As of Tuesday, about 600,000 Utahns had been fully vaccinated with either both doses of the Pfizer or Moderna vaccine or the one-dose Johnson & Johnson vaccine. That total is about 26% of state residents who are over age 16 and eligible to get immunized.

And more than one million Utahns have had at least one shot of COVID-19 vaccine — which means about 44% of the state’s residents who are eligible have at least started on that path, state health officials say.

But Utah remains near the very bottom of nationwide online trackers of COVID-19 vaccination rates. It was recently ahead of only Georgia in the Washington Post’s version, which said only 30% of Utahns had received at least one dose.

That difference reflects Utah’s other challenge with perceptions about how well it’s vaccinating residents — most online trackers, based on CDC data and calculating vaccinations per capita using total state populations, don’t take into account Utah’s large percentage of children, most of whom aren’t eligible for the vaccines under current federal drug rules.

And those per-capita vaccination rates don’t necessarily show how efficiently doses are being administered. By contrast, Utah has administered more than 86% of the doses that have been delivered here, according to CDC data — the thirteenth highest rate in the nation.

However, in calculations of the percent of Utahns vaccinated, the February data error is a much bigger factor than Utah’s large population of children; while the CDC ranks Utah 49th in the percent of residents vaccinated, that rank rises just to 48 when including only the adult population.

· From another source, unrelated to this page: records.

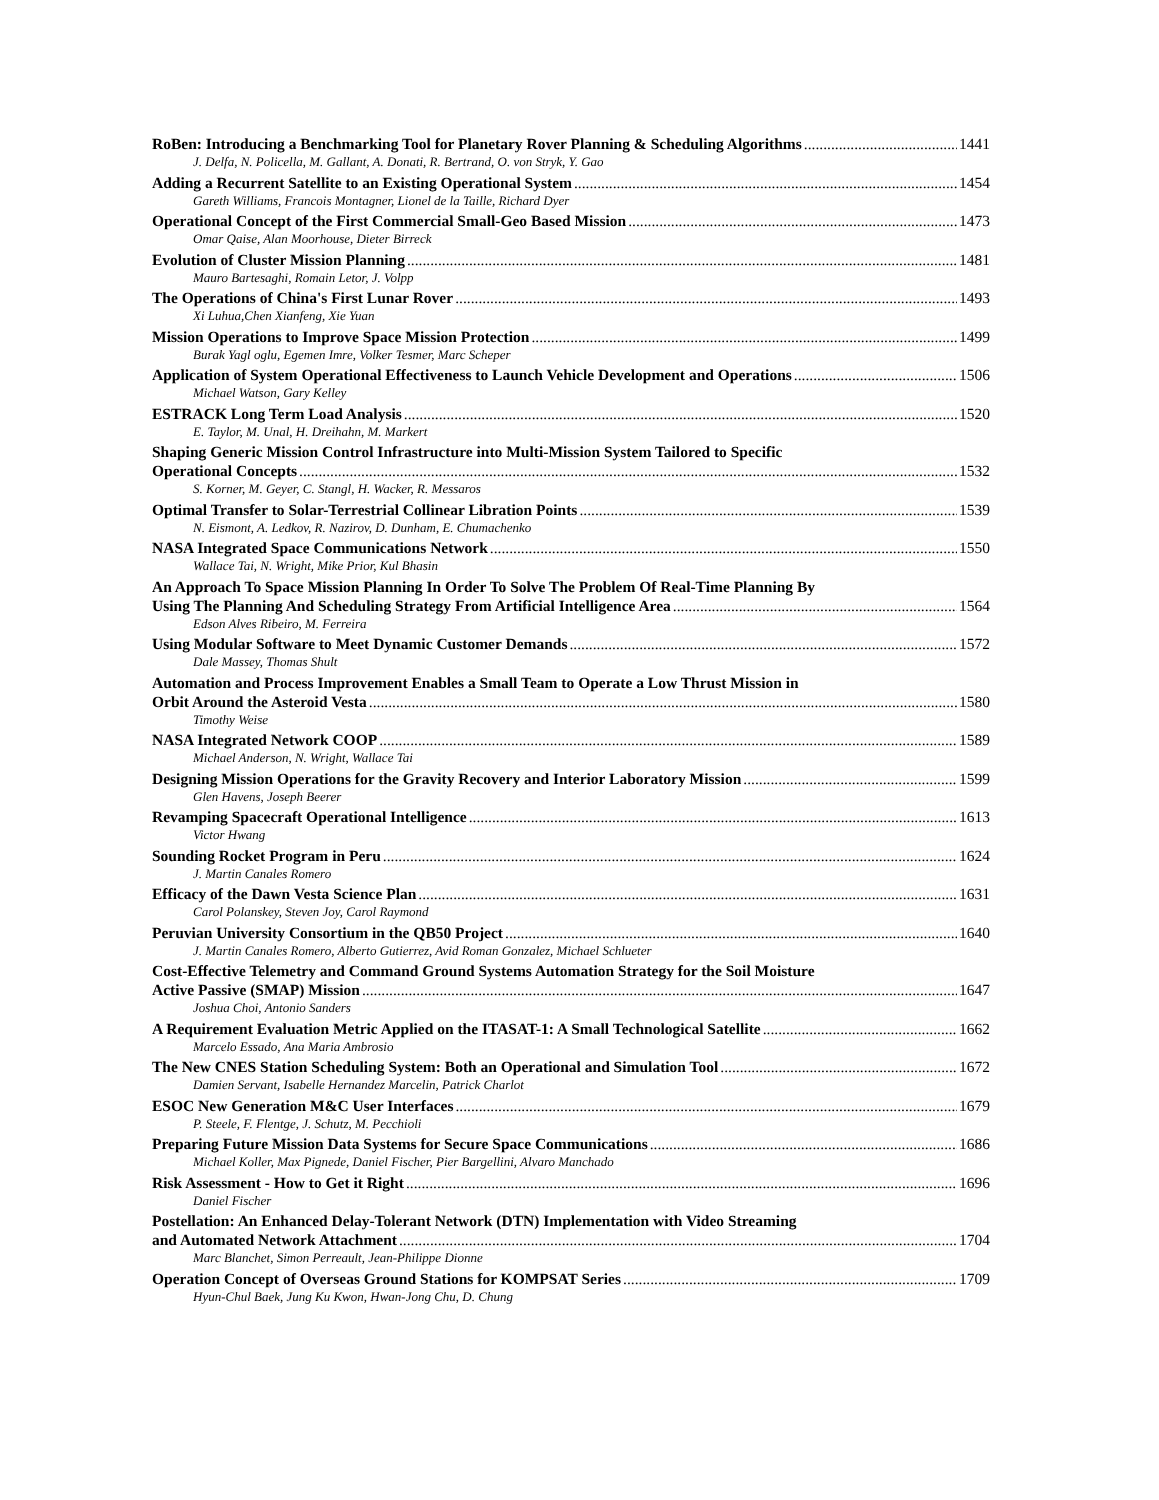RoBen: Introducing a Benchmarking Tool for Planetary Rover Planning & Scheduling Algorithms 1441
J. Delfa, N. Policella, M. Gallant, A. Donati, R. Bertrand, O. von Stryk, Y. Gao
Adding a Recurrent Satellite to an Existing Operational System 1454
Gareth Williams, Francois Montagner, Lionel de la Taille, Richard Dyer
Operational Concept of the First Commercial Small-Geo Based Mission 1473
Omar Qaise, Alan Moorhouse, Dieter Birreck
Evolution of Cluster Mission Planning 1481
Mauro Bartesaghi, Romain Letor, J. Volpp
The Operations of China's First Lunar Rover 1493
Xi Luhua,Chen Xianfeng, Xie Yuan
Mission Operations to Improve Space Mission Protection 1499
Burak Yagl oglu, Egemen Imre, Volker Tesmer, Marc Scheper
Application of System Operational Effectiveness to Launch Vehicle Development and Operations 1506
Michael Watson, Gary Kelley
ESTRACK Long Term Load Analysis 1520
E. Taylor, M. Unal, H. Dreihahn, M. Markert
Shaping Generic Mission Control Infrastructure into Multi-Mission System Tailored to Specific
Operational Concepts 1532
S. Korner, M. Geyer, C. Stangl, H. Wacker, R. Messaros
Optimal Transfer to Solar-Terrestrial Collinear Libration Points 1539
N. Eismont, A. Ledkov, R. Nazirov, D. Dunham, E. Chumachenko
NASA Integrated Space Communications Network 1550
Wallace Tai, N. Wright, Mike Prior, Kul Bhasin
An Approach To Space Mission Planning In Order To Solve The Problem Of Real-Time Planning By
Using The Planning And Scheduling Strategy From Artificial Intelligence Area 1564
Edson Alves Ribeiro, M. Ferreira
Using Modular Software to Meet Dynamic Customer Demands 1572
Dale Massey, Thomas Shult
Automation and Process Improvement Enables a Small Team to Operate a Low Thrust Mission in
Orbit Around the Asteroid Vesta 1580
Timothy Weise
NASA Integrated Network COOP 1589
Michael Anderson, N. Wright, Wallace Tai
Designing Mission Operations for the Gravity Recovery and Interior Laboratory Mission 1599
Glen Havens, Joseph Beerer
Revamping Spacecraft Operational Intelligence 1613
Victor Hwang
Sounding Rocket Program in Peru 1624
J. Martin Canales Romero
Efficacy of the Dawn Vesta Science Plan 1631
Carol Polanskey, Steven Joy, Carol Raymond
Peruvian University Consortium in the QB50 Project 1640
J. Martin Canales Romero, Alberto Gutierrez, Avid Roman Gonzalez, Michael Schlueter
Cost-Effective Telemetry and Command Ground Systems Automation Strategy for the Soil Moisture
Active Passive (SMAP) Mission 1647
Joshua Choi, Antonio Sanders
A Requirement Evaluation Metric Applied on the ITASAT-1: A Small Technological Satellite 1662
Marcelo Essado, Ana Maria Ambrosio
The New CNES Station Scheduling System: Both an Operational and Simulation Tool 1672
Damien Servant, Isabelle Hernandez Marcelin, Patrick Charlot
ESOC New Generation M&C User Interfaces 1679
P. Steele, F. Flentge, J. Schutz, M. Pecchioli
Preparing Future Mission Data Systems for Secure Space Communications 1686
Michael Koller, Max Pignede, Daniel Fischer, Pier Bargellini, Alvaro Manchado
Risk Assessment - How to Get it Right 1696
Daniel Fischer
Postellation: An Enhanced Delay-Tolerant Network (DTN) Implementation with Video Streaming
and Automated Network Attachment 1704
Marc Blanchet, Simon Perreault, Jean-Philippe Dionne
Operation Concept of Overseas Ground Stations for KOMPSAT Series 1709
Hyun-Chul Baek, Jung Ku Kwon, Hwan-Jong Chu, D. Chung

The U.S. Food and Drug Administration could give the OK to administer the vaccine from Pfizer and its German partner, BioNTech, to younger Americans within a couple of months. They recently reported that their vaccine was extremely effective against the virus when given to adolescents 12 to 15 years old.

Because around 30% of Utah’s population is under age 18, vaccinating children is imperative to reach the all-important “herd immunity” necessary to stop the spread of COVID-19, Utah doctors agree.

Utah’s allocation of vaccine doses per adult population lags behind most other states because federal officials have been using population estimates from 2018 — figures that disadvantage fast-growing states.

Other states that have seen recent growth have raised the same issue; Texas Sens. Ted Cruz and John Cornyn sent a letter to the CDC last month asking it “to immediately rectify this problem and to use current population data when making future allocations of the COVID-19 vaccine to the states and territories.”

Cox has said federal officials have told him they plan to update the population statistics they use to allocate vaccines to states.